In the West Palm Beach-Boca Raton Market Area, rents rose in 11 of the 17 submarkets, including the priciest areas of West Palm Beach Central (+8.3%), Delray Beach (+2.3%), Boca Raton-West (0.3%), North Palm Beach (+2.3%), Palm Beach Gardens (2.8%), and Jupiter (1.6%). Occupancy is at 94% to 96% in these areas.

 

In the Port St. Lucie Market Area, 5 of 9 submarkets saw higher rents from one year ago. Hobe Sound saw the largest rent increase (+12.3%), followed by Vero Beach (+7.9%), Palm City (+5.2%), Sebring (+2.3%). and Fort Pierce (+0.5%). Occupancy is at 95% to 96% in the priciest markets.

 

Rents rose in upper-tier (B+, A+) rental units.  In the Miami Market Area, actual rents rose 0.6% year-over-year in February, bolstered by a 0.7% increase in Upper Mid-Range rental housing ($2,743 average rent).

Changing renter demographics could be driving the demand for upper-tier rental housing. According to a MIAMI Realtors® report, a higher fraction of out-of-state job switchers who moved to the Miami Metro Area are increasingly white-collar workers with an average income of $101,400, providing a pool of renter households who can afford to live in upper tier rental housing that offer their desired amenities and neighborhood location.  New York, Texas, and California: Top States Switching Jobs to South Florida – MIAMI REALTORS® .

 

Rent Outlook: rents are likely to continue to increase at a modest pace over the next three years

South Florida is likely to continue to see sustained but modest rent growth. South Florida is experiencing robust multifamily construction activity with projected new completions slightly outpacing net absorption. However, rising mortgage rates in 2026 and increased migration from high-tax states like New York, California, and Washington support a potential uptick in net absorption from the current levels.

 

In the Miami Market Area, roughly 10,000 units will be completed per year from 2026-2028, according to Yardi Matrix estimates based on project timelines.
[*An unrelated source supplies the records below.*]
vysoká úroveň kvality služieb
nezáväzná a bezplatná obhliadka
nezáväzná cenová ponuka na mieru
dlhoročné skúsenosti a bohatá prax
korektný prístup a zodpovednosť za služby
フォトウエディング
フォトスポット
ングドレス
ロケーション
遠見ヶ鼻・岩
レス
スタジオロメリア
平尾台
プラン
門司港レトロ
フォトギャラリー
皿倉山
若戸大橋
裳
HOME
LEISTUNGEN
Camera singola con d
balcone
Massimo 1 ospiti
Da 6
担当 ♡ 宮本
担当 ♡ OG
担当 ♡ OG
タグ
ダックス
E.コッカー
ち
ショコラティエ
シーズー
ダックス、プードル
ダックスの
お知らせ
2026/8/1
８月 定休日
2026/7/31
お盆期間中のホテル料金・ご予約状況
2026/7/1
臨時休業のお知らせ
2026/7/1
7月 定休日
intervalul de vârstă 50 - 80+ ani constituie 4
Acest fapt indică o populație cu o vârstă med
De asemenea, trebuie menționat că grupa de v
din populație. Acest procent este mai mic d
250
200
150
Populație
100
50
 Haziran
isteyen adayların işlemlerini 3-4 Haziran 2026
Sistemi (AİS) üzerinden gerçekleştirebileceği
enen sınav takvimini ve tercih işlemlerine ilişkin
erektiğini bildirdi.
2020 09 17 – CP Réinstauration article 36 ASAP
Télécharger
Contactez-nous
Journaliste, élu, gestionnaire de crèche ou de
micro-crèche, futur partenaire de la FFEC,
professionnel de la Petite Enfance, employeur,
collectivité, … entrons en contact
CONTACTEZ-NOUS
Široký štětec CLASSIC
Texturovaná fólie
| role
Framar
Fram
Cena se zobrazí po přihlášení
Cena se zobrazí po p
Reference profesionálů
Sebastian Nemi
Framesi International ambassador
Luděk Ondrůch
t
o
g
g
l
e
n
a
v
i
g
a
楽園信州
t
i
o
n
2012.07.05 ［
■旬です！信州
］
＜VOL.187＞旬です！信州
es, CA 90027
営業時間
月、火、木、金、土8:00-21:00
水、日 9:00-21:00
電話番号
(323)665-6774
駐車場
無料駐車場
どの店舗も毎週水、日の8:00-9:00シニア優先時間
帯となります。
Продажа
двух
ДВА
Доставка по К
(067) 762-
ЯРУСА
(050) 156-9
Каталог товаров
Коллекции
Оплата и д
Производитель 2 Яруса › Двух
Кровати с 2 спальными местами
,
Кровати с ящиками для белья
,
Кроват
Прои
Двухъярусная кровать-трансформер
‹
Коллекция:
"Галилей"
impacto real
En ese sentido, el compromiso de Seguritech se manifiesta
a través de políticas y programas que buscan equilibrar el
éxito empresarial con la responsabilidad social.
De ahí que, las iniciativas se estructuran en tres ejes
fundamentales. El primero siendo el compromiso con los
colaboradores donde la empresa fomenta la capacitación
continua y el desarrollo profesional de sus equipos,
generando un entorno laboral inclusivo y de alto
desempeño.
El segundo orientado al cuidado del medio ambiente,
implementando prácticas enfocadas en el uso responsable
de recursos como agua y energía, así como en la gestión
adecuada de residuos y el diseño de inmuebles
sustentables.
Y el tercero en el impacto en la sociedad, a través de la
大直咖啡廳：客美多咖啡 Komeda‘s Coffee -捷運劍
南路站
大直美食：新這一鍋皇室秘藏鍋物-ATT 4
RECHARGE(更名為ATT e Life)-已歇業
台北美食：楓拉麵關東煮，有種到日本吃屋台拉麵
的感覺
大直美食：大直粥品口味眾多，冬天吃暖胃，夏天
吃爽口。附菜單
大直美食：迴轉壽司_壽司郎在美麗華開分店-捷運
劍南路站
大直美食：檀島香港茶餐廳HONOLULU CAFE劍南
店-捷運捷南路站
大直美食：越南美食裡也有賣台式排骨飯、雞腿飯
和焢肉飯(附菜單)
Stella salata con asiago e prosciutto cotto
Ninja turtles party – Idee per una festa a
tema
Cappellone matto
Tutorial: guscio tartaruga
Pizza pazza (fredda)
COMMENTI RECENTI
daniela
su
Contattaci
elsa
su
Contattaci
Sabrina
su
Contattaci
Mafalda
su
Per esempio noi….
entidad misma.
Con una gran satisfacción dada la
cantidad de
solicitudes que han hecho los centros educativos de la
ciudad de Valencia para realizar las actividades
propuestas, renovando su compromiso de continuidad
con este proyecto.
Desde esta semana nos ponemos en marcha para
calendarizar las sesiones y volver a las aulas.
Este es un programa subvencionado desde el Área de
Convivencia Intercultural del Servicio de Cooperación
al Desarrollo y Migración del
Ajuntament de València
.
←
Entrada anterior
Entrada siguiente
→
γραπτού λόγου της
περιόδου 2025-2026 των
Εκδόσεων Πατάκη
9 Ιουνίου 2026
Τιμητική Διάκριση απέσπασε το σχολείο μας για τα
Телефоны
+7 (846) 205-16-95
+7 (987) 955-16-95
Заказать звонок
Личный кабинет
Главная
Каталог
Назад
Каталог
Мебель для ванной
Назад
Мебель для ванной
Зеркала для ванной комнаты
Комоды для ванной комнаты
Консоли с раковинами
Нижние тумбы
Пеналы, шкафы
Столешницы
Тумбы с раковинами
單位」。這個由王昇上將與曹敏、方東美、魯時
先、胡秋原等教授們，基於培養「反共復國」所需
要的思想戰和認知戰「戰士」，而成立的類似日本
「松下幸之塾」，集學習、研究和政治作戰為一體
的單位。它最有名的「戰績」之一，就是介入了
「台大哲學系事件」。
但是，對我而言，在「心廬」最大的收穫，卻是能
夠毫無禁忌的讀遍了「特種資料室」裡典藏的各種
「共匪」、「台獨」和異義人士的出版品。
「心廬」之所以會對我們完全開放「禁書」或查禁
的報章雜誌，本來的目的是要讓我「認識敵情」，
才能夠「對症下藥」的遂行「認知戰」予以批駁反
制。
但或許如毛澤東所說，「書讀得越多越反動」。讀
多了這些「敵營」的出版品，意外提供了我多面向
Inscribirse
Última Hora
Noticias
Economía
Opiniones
This is slightly above the annual absorption of 8,000 units, but elevated mortgage rates in 2026 and 2027 and increased out-of-state migration from high-tax states like New York, California, and Washington could lead to higher absorption.

 

As of February 2026, Yardi Matrix reported 37,392 units under construction. About half (18,139) are in the Miami Market Area. The submarkets with the most construction are Downtown Miami (2,034 units), Hialeah (2,031), Homestead (1,816), Doral (1,333), and Edgewater (1,317).

 

In the Fort Lauderdale Market Area, 10,788 units are under construction. The submarkets with the most construction are in Fort Lauderdale-Central (3,607 units), Hollywood (1,675), and Davie (1,489).

 

In the West Palm Beach-Boca Raton Market Area, 4,762 units are under construction. The submarkets with the most construction are West Palm Beach-North (882 units), Boynton Beach (796), and West Palm Beach-Central (647).

 

In the Port St. Lucie Market Area, 3,703 units are under construction, with the largest in Port St. Lucie-West (1,541 units) and Fort Pierce (1,262).